Heckle was screaming now, his weight too much for him to bear. Irritated Kelmean reversed the grip on his sword and taking it in two hands by the blade he swung it hard. The pommel and guard connected with Heckles jaw break and the screaming stopped. He let the sword clatter to the floor and unslung the flamer from his back. Seeing this, as if for the first time, the Priests eyes went wide but he made no sound. Duffy pulled the platform back further now, knowing what was to come. They had planned this, all those years ago, every detail burned into their memory like the image of K’Wamoh’s oath.

Kelmean, tears in his eyes now, ignited the pilot flame with the push of a button and eased the trigger spoon. Flame shot from the barrel and he basked in the heat. Adjusting the feed slightly he looked into the distance, out across the vast expanse of the forest that covered the entire planet. 

“They came to this green world on wings of fire. They came to take our sons and daughters from us, to send them to die on distant battlefields for a corpse on some forgotten rock far from here. They took the jewels of our planet and gave us nothing in return. They kept us in the dark for thousands of years, telling us to be thankful for the Emperor’s “protection”. Where was that protection when the raiders came? Where was it when rains destroyed our homes or the crops failed? And yet when we tried to chose our own path they brought fire and blood as a response. They came to this world on wings of fire and now they leave on them as well!”

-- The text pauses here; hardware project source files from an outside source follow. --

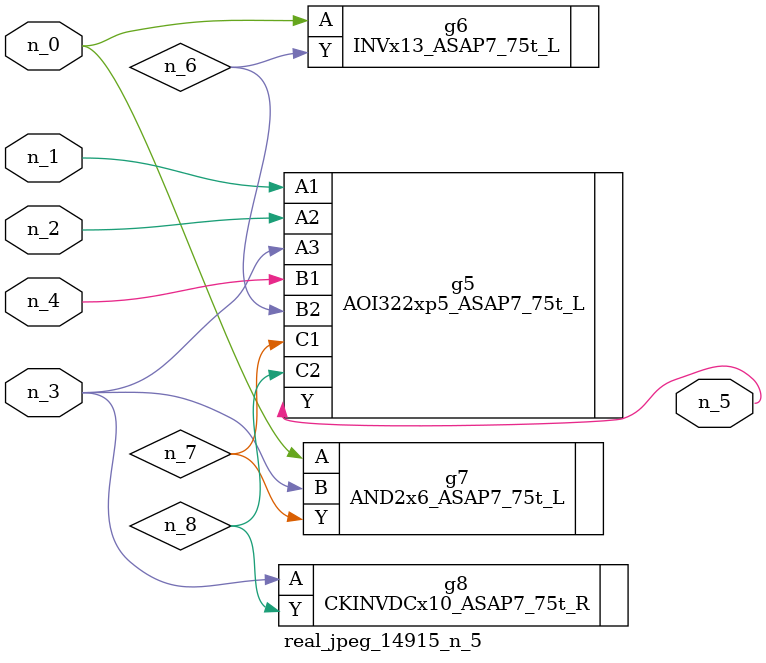
<source format=v>
module real_jpeg_14915_n_5 (n_4, n_0, n_1, n_2, n_3, n_5);

input n_4;
input n_0;
input n_1;
input n_2;
input n_3;

output n_5;

wire n_8;
wire n_6;
wire n_7;

INVx13_ASAP7_75t_L g6 ( 
.A(n_0),
.Y(n_6)
);

AND2x6_ASAP7_75t_L g7 ( 
.A(n_0),
.B(n_3),
.Y(n_7)
);

AOI322xp5_ASAP7_75t_L g5 ( 
.A1(n_1),
.A2(n_2),
.A3(n_3),
.B1(n_4),
.B2(n_6),
.C1(n_7),
.C2(n_8),
.Y(n_5)
);

CKINVDCx10_ASAP7_75t_R g8 ( 
.A(n_3),
.Y(n_8)
);


endmodule
</source>
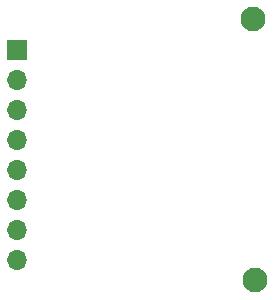
<source format=gbs>
%TF.GenerationSoftware,KiCad,Pcbnew,7.0.1*%
%TF.CreationDate,2023-04-19T16:41:29+02:00*%
%TF.ProjectId,MPU,4d50552e-6b69-4636-9164-5f7063625858,version_01*%
%TF.SameCoordinates,Original*%
%TF.FileFunction,Soldermask,Bot*%
%TF.FilePolarity,Negative*%
%FSLAX46Y46*%
G04 Gerber Fmt 4.6, Leading zero omitted, Abs format (unit mm)*
G04 Created by KiCad (PCBNEW 7.0.1) date 2023-04-19 16:41:29*
%MOMM*%
%LPD*%
G01*
G04 APERTURE LIST*
%ADD10C,2.100000*%
%ADD11R,1.700000X1.700000*%
%ADD12O,1.700000X1.700000*%
G04 APERTURE END LIST*
D10*
%TO.C,REF\u002A\u002A*%
X94200000Y-72000000D03*
%TD*%
%TO.C,REF\u002A\u002A*%
X94000000Y-49900000D03*
%TD*%
D11*
%TO.C,PINS*%
X74000000Y-52460000D03*
D12*
X74000000Y-55000000D03*
X74000000Y-57540000D03*
X74000000Y-60080000D03*
X74000000Y-62620000D03*
X74000000Y-65160000D03*
X74000000Y-67700000D03*
X74000000Y-70240000D03*
%TD*%
M02*

</source>
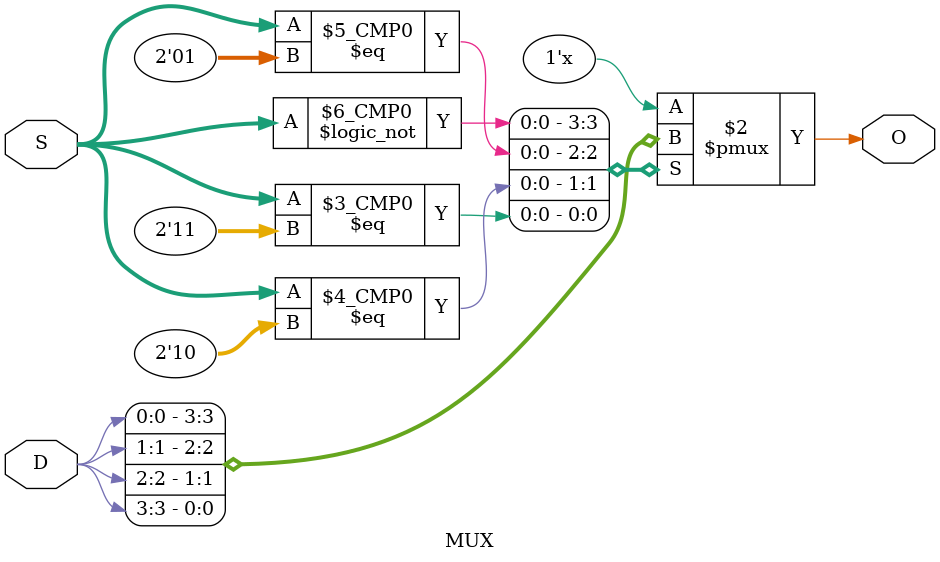
<source format=v>
`timescale 1ns / 1ps

module MUX(
input [3:0] D,
input [1:0] S,
output reg O
    );
    
    
always @(S,D) begin

case(S)

2'b00: O = D[0];
2'b01: O = D[1];
2'b10: O = D[2];
2'b11: O = D[3];

endcase


end    
    
endmodule

</source>
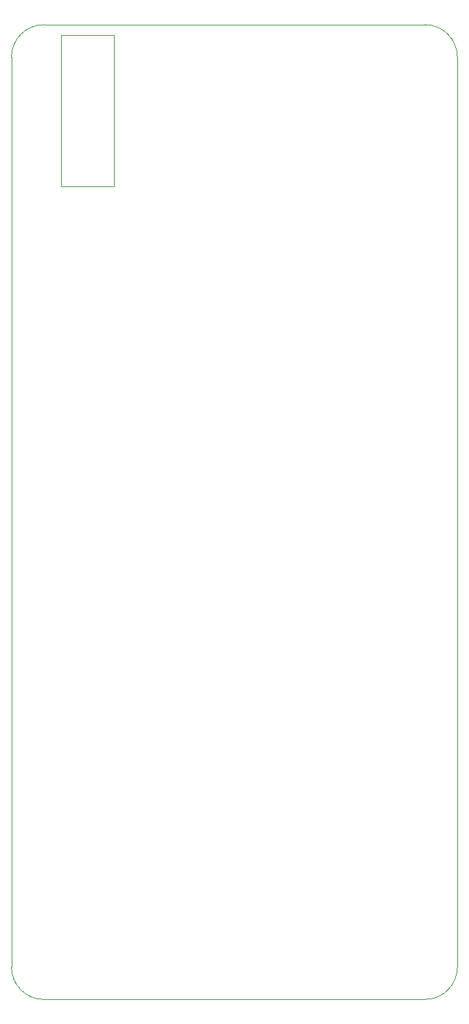
<source format=gbr>
%TF.GenerationSoftware,KiCad,Pcbnew,8.0.4*%
%TF.CreationDate,2024-09-12T18:41:14+02:00*%
%TF.ProjectId,BitForgeNano,42697446-6f72-4676-954e-616e6f2e6b69,rev?*%
%TF.SameCoordinates,Original*%
%TF.FileFunction,Profile,NP*%
%FSLAX46Y46*%
G04 Gerber Fmt 4.6, Leading zero omitted, Abs format (unit mm)*
G04 Created by KiCad (PCBNEW 8.0.4) date 2024-09-12 18:41:14*
%MOMM*%
%LPD*%
G01*
G04 APERTURE LIST*
%TA.AperFunction,Profile*%
%ADD10C,0.050000*%
%TD*%
G04 APERTURE END LIST*
D10*
X49000000Y-166000000D02*
G75*
G02*
X45000000Y-162000000I0J4000000D01*
G01*
X45000010Y-162000019D02*
X45000000Y-50000000D01*
X51100000Y-65900000D02*
X51100000Y-47250000D01*
X100000000Y-50000013D02*
X100000000Y-162000011D01*
X100000000Y-162000000D02*
G75*
G02*
X96000000Y-166000000I-4000060J60D01*
G01*
X96000003Y-46000021D02*
G75*
G02*
X99999979Y-50000021I-3J-3999979D01*
G01*
X49000000Y-46000001D02*
X96000003Y-46000021D01*
X51100000Y-47250000D02*
X57625000Y-47250000D01*
X57625000Y-47250000D02*
X57625000Y-65900000D01*
X45000000Y-50000000D02*
G75*
G02*
X49000000Y-46000000I4000000J0D01*
G01*
X57625000Y-65900000D02*
X51100000Y-65900000D01*
X96000016Y-166000001D02*
X48999997Y-166000031D01*
M02*

</source>
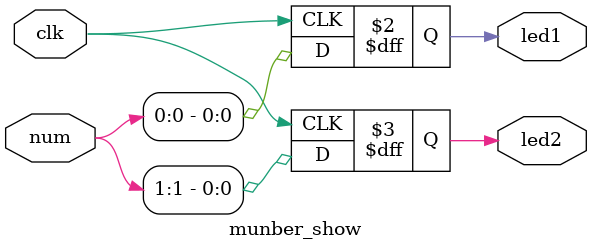
<source format=v>
`timescale 1ns / 1ps


module munber_show(
    input clk,
    input [3:0] num,
    output reg led1,
    output reg led2
//    output reg rgb
    );
    
    always@(posedge clk) begin
        led1 <= num[0];
        led2 <= num[1];
        end

//wire [11:0] percent;
//assign percent = 100*(num[3:2]); 
////¸ù¾Ýnum[2] num[3]À´²úÉúrgbÐÅºÅ
//reg [10:0] cnt = 0; 
//    always@(posedge clk) begin
//        if(cnt == 1000) cnt<=0;
//        else cnt <= cnt+1;end
    
//    always@(posedge clk) begin
//        if(cnt <=percent)
//            rgb <= 1;
//        else
//            rgb <= 0;
//        end
endmodule

</source>
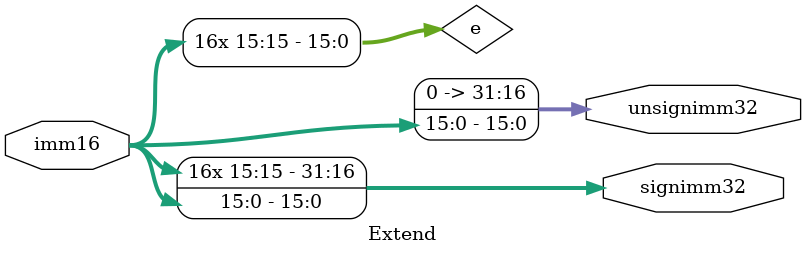
<source format=v>
`timescale 1ns / 1ns


module Extend(imm16,signimm32,unsignimm32);
    input [15:0] imm16;
    output[31:0] signimm32;
    output[31:0] unsignimm32;
    wire [15:0] zero16;
    wire [31:0] temp1;
    wire [31:0] temp2;
    parameter z = 16'b0;
    wire [15:0] e = {16{imm16[15]}};
    assign  unsignimm32 = {z, imm16};
    assign  signimm32 = {e, imm16};
endmodule

</source>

With that his finger tightened once more and fire leapt forth engulfing the tree branch. The Priest screamed now. Darkshot added the heat of his engines to young man’s flamer, the Battlesuit rising above the tree and blasting it with superheated gases.

As the flamer tank ran dry it too joined his sword on the decking. Kelmean sank to his knees into the blood of his enemy, tears flowing freely from his eyes. He wasn’t the only one crying, he could hear the sobs of a few of the other Resistance Fighters. The touch of 4 fingered hand on his shoulder brought his head up. K’Wamoh looked down at him.

“It is done my friend. For the Greater Good.”

“For the Greater Good” Kelmean replied.

The platform sank lower now away from the burning treetop. A fire would be light at the bottom of the tree and once it burnt down to its roots the entire clearing would be abandoned. In time the whole area would be reclaimed by the forest and forgotten. This was the end of Imperial rule on this world. This planet would no longer be known as Lefax, instead it would be known by it’s Tau name: Velk’ta. A new age was dawning, a bright dawn of hope and prosperity. For the Greater Good of all.


----------



## Dave T Hobbit (Dec 3, 2009)

A very dramatic plot.

I did find it a touch narrative in places though, which weakened my emotional link. You could hint rather than state more of events; for example:
_“The people of this world thank you both for your Caste’s sacrifice in returning to us” Kelmean nodded his head to both as he said this and was about to speak again when he was interrupted by one of the shackled men._

_ “You will never get away with this traitor!” raged the largest of the three. A bald man wearing the remains of the ceremonial uniform of the administration: he spoke in Low Gothic and had dark brown eyes that were puffy from crying. It seemed now however he had grown a spine._​Might be more immersive as:
_Kelmean nodded his head to both. “The people of this world thank you both for your Caste’s sacrifice in returning to us-”_

_ “You will never get away with this traitor!” It seemed the largest of the captives, a bald man wearing the remains of the ceremonial uniform of the administration, had grown a spine._​


----------



## Jacobite (Jan 26, 2007)

Hey Dave. Thanks for the feedback mate, I completely agree, I struggle with keeping the "show" not "tell" and it doesn't help that I don't write as much as I should. In my efforts to provide the reader with enough description to understand the story I tend to present it to them on a plate which as you say makes it harder for them to relate. I should probably go through and edit it a bit more.


----------